Amazon Interview Question
Software Engineer in TestsTeam: Kindle
Country: United States
Interview Type: Phone Interview
Very nice. You don't really need R==null in the last if. You also can change R==null to !R and R!=null to just R, etc., because null evaluates to false.
It doesn't work if just one of the nodes is not in the tree. In that case it returns the node that is in the tree. But I think the original question allows the assumption that they are in the tree.
Simple but not elegant..
What if one of the input nodes is a child of another?
For example Say node *a is same as head and node *b exists somewhere in the left or right branches;
In that case "head == a" and so it will return the head as the LCA, which is correct.
The code is indeed quite clean, but can be a little confusing too because the method the intent of this recursive method is different between the main call and the recursive ones. The main call finds the LCA while the recursive one just finds whatever node is equal to "a" or "b". But no big deal.
Very simple solutiion ^^
int find_node2( Node *node, int value1, int value2 ) {
int ret = 0;
if( node->data == value1 || node->data == value2 ) {
ret++;
}
if( node->left ) {
ret += find_node2( node->left, value1, value2 );
}
if( node->right ) {
ret += find_node2( node->right, value1, value2 );
}
if( ret == 2 ){
printf("this node is common parent: %d(%d,%d)\n",
node->data, value1, value2);
}
return ret > 0 ? 1 : 0;
}
+1 Nice. Very minimal solution. This assumes data is an identifier, which I wasn't assuming, but should have. I like the return counter... slick!
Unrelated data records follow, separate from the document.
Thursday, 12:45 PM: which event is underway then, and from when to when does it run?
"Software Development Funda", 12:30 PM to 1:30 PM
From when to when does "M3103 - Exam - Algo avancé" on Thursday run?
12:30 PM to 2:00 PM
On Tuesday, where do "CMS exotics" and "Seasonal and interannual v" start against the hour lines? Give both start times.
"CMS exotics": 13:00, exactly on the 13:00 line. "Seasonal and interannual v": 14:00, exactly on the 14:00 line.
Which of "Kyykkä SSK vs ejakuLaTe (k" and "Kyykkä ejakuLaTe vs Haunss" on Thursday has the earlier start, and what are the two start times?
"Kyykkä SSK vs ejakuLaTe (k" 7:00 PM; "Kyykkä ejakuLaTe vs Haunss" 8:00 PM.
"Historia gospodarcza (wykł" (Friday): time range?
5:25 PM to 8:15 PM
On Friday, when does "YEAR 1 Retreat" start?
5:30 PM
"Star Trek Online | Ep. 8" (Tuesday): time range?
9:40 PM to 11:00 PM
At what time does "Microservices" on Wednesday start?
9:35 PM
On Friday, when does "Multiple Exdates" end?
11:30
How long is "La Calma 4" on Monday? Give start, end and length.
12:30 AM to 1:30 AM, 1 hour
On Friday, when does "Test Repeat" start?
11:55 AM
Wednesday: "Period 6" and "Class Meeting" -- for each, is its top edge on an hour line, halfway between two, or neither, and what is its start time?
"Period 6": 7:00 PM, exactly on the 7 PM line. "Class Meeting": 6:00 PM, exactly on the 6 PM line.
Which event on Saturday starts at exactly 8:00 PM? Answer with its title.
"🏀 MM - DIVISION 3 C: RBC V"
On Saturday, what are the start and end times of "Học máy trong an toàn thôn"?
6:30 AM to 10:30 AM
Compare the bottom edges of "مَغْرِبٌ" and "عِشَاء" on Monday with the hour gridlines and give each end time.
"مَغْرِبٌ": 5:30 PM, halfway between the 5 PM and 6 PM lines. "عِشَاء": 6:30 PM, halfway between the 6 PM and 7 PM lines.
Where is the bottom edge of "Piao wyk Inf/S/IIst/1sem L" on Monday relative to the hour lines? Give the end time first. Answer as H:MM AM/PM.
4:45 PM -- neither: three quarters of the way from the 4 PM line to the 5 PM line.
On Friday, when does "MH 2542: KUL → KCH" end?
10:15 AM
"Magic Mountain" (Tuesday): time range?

Have you read the original question ? You have to find (and presumably return it) the LCA node, while your code just returns integers.
@ashot madatyan, yes it just returns integer, if it finds valid node, it is easy to return the node itself.
1. let A and B are the nodes
2. traverse from A to the root node using the parent link and hash each traversed node
3. traverse from B to the root node using the parent link and same time check in the hash table
4. if a node found in the hash table, that is the least commmon Ancestor
Here complexity is: T -> O(n) & S -> O(n) since it a binary tree.
strucy Node *tmp=root;
while(tmp!=NULL)
{
if(tmp->data > fisrtNode->data && tmp->data > secondNode->data)
tmp=tmp->leftChild;
else if(tmp->data < firstNode->data && tmp->data < secondNode->data)
tmp=tmp->rightChild;
else
{
if(firstNode->parent == secondNode)
return secondNode->parent;
else if(secondNode->parent == firstNode)
return firstNode->parent;
else
return tmp;
}
}
A slight variation I was given stated that the desired nodes might not be in the Binary Search Tree, and that duplicates values in the BST are allowed, and will be put on the left.
Let Node A and B the nodes in question.
1. Search for a Node A in the binary tree. Record a path to A as you search it.
2. Repeat above for Node B.
3. At this point you have a path from root to A and a path from root to B.
4. Search through these paths and find the least common nodes that appear in the paths.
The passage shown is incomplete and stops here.